Frases como “nunca volveremos a tener inundaciones” resonaron en aquellos días de un sexenio marcado por la atípica austeridad de un gobierno, que haciendo a un lado el riguroso protocolo que acompaña a la Reina Isabel II de Inglaterra y pedazos toda consideración hacia la Honorable Huésped, le sirvió a ella y su séquito agua de Jamaica para acompañar su cena que incluyó Pescado a la Veracruzana, que muchos dentro y fuera del equipo del gobierno, dudaron haya sido del agrado pero sobre todo conveniente para la salud de la Soberana. Así que de inundaciones y situaciones atípicas podemos llenar la historia reciente de nuestra ciudad, como el trazo y construcción de la ciclovía del Sr. López que rompió con un puente la continuidad visual del paseo de la Reforma en su cruce con el Anillo Periférico, al que se accede a través de una pendiente atípica parecida a la de una pirámide que requeriría de un puesto para brindar primeros auxilios en su cúspide para salvar la vida de los ciclistas que ingenuamente traten de subirla pedaleando; o la incorporación de una ruta de transportes urbanos de doble altura y color rojo como los ingleses, al ex Paseo de la Reforma que ahora podrá ser conocido como el “Paseo de Mancera o Paseo del Metrobús”, y que en su segundo nivel sólo podrán viajar personas de la misma altura que la del Jefe de Gobierno y menores, porque sólo cuenta con 1.70 m de altura interior.

Y como cereza del pastel, podemos referirnos al atípico calificativo asignado al paso a desnivel desarrollado en el cruce de Av. de Los Insurgentes Sur y Av.
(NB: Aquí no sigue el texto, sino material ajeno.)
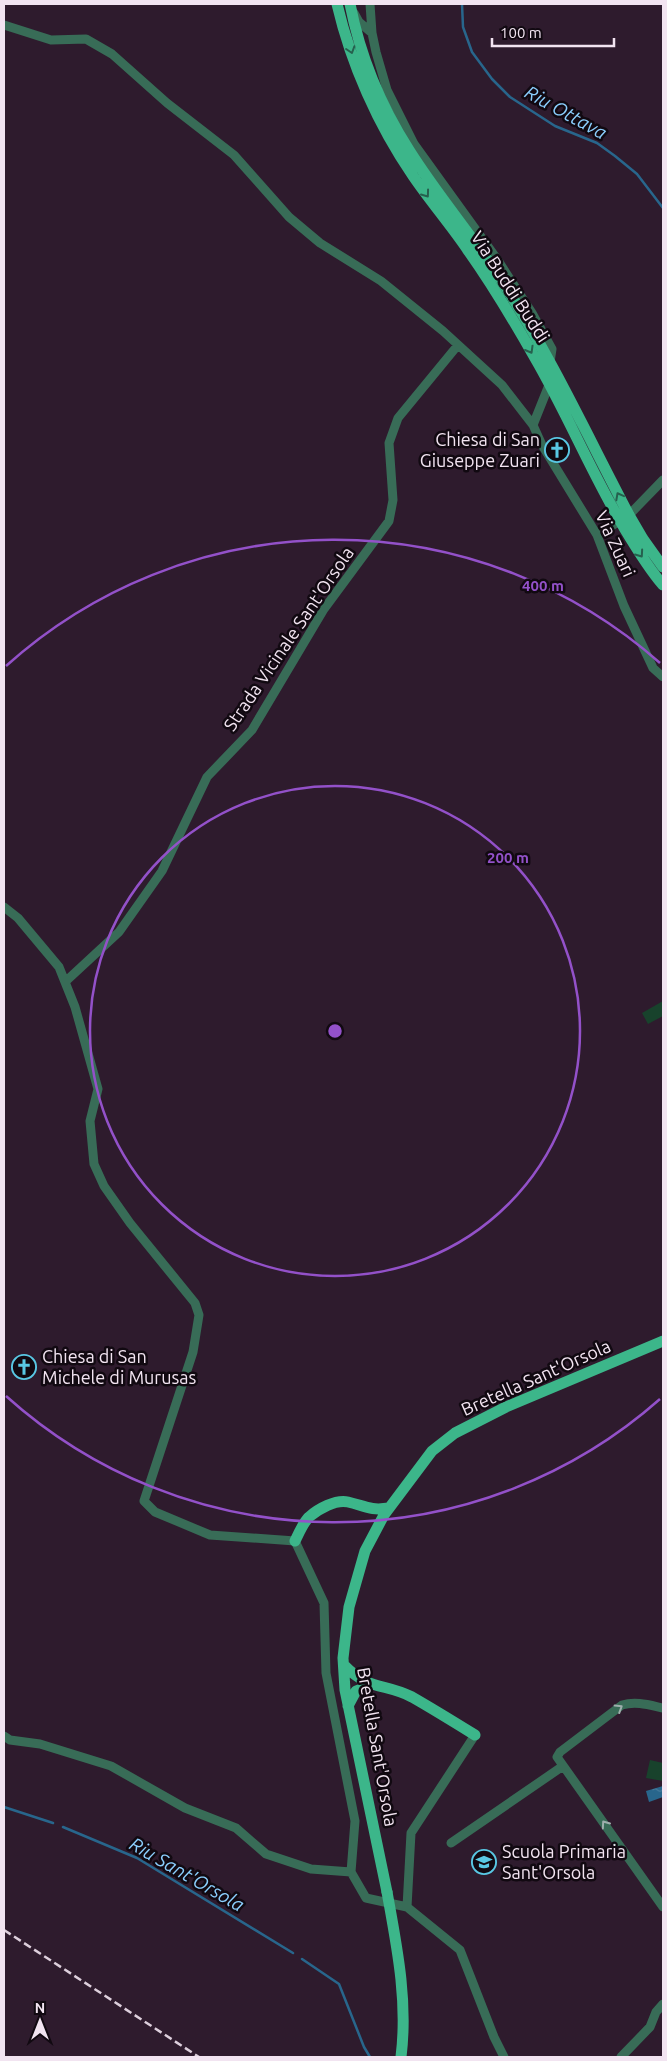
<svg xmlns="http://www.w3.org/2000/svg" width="667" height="2061" font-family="Ubuntu,sans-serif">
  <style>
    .pitch { fill: #18422c }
    .water { fill: url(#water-ripples) }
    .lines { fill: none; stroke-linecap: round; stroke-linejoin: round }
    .stream { stroke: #28668c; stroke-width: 2.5 }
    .minor { stroke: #386c57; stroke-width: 9 }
    .major { stroke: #3cb68a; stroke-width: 11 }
    .rail { stroke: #ddcfdc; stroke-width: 2.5; stroke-dasharray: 8 4; stroke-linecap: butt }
    .major-bridge { stroke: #3cb68a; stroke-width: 11 }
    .oneway { stroke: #26604e }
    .oneway2 { stroke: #9eaeac }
    .ring { fill: none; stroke: #9351c9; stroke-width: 2.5 }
    .labels { text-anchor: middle; stroke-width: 5; stroke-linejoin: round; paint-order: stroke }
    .street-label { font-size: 18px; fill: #f2e4f1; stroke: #110911 }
    .poi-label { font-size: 18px; fill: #f2e4f1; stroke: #110911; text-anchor: start }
    .water-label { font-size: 19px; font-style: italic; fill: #8bcefd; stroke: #110911 }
    .centre { fill: #9351c9; stroke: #110911; stroke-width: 2.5 }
    .ring-label { font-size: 15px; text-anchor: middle; font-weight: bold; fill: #9351c9; stroke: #110911; stroke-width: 5; stroke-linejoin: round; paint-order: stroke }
  </style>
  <defs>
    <pattern id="water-ripples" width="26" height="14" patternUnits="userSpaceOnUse" patternTransform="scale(1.25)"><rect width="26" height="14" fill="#28668c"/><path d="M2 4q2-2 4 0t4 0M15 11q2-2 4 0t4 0" fill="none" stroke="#487c9d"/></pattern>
  </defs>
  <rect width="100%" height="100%" fill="#2e1b2d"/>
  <path class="pitch" d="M663 1001V1016L648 1024 642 1013Z
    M650 1760 663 1763V1781L646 1778Z"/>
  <path class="water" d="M663 1786V1797L649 1802 646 1791Z"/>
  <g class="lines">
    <path class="stream" d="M462 4 463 27 472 52 492 79 510 97 555 126 597 143 615 156 637 174 663 208
      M4 1807 53 1823
      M63 1827 137 1858 293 1953
      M302 1959 339 1984 364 2047 370 2057"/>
    <path class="minor" d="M370 4 372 33 376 52 387 90 414 144 497 259 532 313 552 349 550 362
      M354 13 359 22 372 33
      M4 25 51 40 86 39 112 54 167 103 234 155 289 217 320 243 381 281 443 331 502 385 533 425 549 385
      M533 425 542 445 597 535 624 606 653 668 663 677
      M629 515 663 480
      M597 535 620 521
      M4 907 18 918 59 967 75 1007 98 1089 90 1121 94 1164 104 1186 130 1223 195 1303 199 1315 193 1352 144 1501 155 1512 210 1535 295 1541 324 1603 326 1673 355 1821 351 1872
      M65 982 119 932 162 871 207 777 252 730 324 609 389 521 393 500 389 443 398 418 458 345
      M663 1708C649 1705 636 1701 622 1705L560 1752 557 1757 663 1907
      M4 1736 10 1740 40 1744 111 1766 185 1808 236 1828 266 1854 311 1869 351 1872 366 1898 407 1907 460 1950 494 2037 504 2057
      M451 1843 563 1766
      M407 1907 411 1833 475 1735
      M621 2057 650 2027 656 2012 663 2004"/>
    <path class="major" d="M337 4C351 64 378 125 413 176 430 201 450 224 467 249 492 284 514 321 535 358 567 413 591 472 623 526 635 546 648 568 663 585
      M350 4C360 55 381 106 409 150 439 198 477 241 507 289 553 361 589 439 629 515L643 539 663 567
      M295 1541C299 1533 303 1523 309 1517 318 1509 336 1499 348 1502 365 1506 370 1511 389 1508
      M344 1665C369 1691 385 1683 412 1697 433 1709 454 1722 475 1735
      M348 1706 356 1691 371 1685
      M387 1892 345 1690 343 1658 349 1607 365 1551 384 1515 432 1451 455 1433 506 1407 663 1341"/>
    <path class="rail" d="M4 1930 199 2057"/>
    <path class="major-bridge" d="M387 1892C397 1947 408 2001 401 2057"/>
  </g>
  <defs><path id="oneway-chevron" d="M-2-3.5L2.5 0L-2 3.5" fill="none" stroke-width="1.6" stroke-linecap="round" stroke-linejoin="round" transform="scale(1.25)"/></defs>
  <g class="oneway">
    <use href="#oneway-chevron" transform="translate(351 50) rotate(72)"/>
    <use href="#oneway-chevron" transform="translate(426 194) rotate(54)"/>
    <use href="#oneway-chevron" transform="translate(530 350) rotate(60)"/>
    <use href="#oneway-chevron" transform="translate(619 496) rotate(-118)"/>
    <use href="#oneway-chevron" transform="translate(640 554) rotate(55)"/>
  </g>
  <g class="oneway2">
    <use href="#oneway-chevron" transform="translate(619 1708) rotate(-32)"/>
    <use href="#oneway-chevron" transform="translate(605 1824) rotate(-125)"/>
  </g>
  <g class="ring">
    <circle cx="335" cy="1031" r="245"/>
    <path d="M660 1399A491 491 0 0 1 6 1396M6 666A491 491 0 0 1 660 663"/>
  </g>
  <defs>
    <symbol id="church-ring" viewBox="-11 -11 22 22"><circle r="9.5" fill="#110911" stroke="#59c8e4" stroke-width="1.5"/><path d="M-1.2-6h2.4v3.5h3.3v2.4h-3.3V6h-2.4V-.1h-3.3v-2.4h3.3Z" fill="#59c8e4"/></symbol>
    <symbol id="school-ring" viewBox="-11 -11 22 22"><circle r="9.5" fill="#110911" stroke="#59c8e4" stroke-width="1.5"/><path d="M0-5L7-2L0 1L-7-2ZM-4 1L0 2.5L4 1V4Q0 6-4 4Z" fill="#59c8e4"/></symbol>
  </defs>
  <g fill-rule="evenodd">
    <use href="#church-ring" x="543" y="436" width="28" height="28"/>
    <use href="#church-ring" x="10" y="1353" width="28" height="28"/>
    <use href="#school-ring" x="470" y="1848" width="28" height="28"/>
  </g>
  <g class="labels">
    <g class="street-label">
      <text transform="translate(510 287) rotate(57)" y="6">Via Buddi Buddi</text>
      <text transform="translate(615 544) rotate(65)" y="6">Via Zuari</text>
      <text transform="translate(289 639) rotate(-56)" y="6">Strada Vicinale Sant'Orsola</text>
      <text transform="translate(536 1378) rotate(-24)" y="6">Bretella Sant'Orsola</text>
      <text transform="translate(377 1747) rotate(80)" y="6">Bretella Sant'Orsola</text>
    </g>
    <g class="poi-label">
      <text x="540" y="446" text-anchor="end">Chiesa di San<tspan x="540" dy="21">Giuseppe Zuari</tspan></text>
      <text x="42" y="1363">Chiesa di San<tspan x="42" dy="21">Michele di Murusas</tspan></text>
      <text x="502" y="1858">Scuola Primaria<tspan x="502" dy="21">Sant'Orsola</tspan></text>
    </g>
    <g class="water-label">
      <text transform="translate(566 112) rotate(29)" y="7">Riu Ottava</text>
      <text transform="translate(187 1874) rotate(30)" y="7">Riu Sant'Orsola</text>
    </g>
  </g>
  <circle cx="335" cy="1031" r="8" class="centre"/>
  <g class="ring-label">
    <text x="543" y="591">400 m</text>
    <text x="508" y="863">200 m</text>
  </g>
  <rect width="667" height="2061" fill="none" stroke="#f2e4f1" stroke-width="10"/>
  <g transform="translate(40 2021)" stroke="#110911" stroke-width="4" paint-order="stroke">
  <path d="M0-4L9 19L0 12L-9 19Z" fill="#f2e4f1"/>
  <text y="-8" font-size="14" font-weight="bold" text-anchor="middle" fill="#f2e4f1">N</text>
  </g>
  <path d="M492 38v8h122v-8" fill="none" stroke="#f2e4f1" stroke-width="2.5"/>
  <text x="500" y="38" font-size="15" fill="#f2e4f1" stroke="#110911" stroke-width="4" paint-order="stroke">100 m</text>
</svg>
Río Mixcoac que se dio a conocer como “El deprimido de Insurgentes”, y que alegró la vida de todos los psicólogos del rumbo, porque deprimidos quedaron todos los vecinos y los miles de automovilistas que durante dos años soportaron su construcción, y también deprimidos se vieron los que tuvieron que pasar en fila india el día después de su silenciosa puesta en marcha por la inundación de que fue objeto, ¡claro!, por las lluvias atípicas de la temporada, y con ello, quedaron deprimidos un funcionario de la Cdmx y alguna constructora involucrada en la depresiva y atípica obra, el primero por su destitución del cargo y hueso que tenía, y los otros por la sanción que se les aplicó de manera atípica, dado que aquí en México, y me duele afirmarlo, es del todo atípico que alguien sea responsabilizado y castigado por las calamidades que acontecen día con día consecuencia de su ineficiencia, corruptelas y faltas de supervisión de los supuestos responsables.

Con la suma de esto y mucho más, todo pareciera indicar que este año, el grito que se dará en el nuevo zócalo será: ¡¡Mexicanos:!! ¡¡Aguas con las lluvias atípicas!!, ¡¡Aguas con los socavones!! y ¡¡Aguas con esta bola de deprimidos que andan por toda la ciudad!!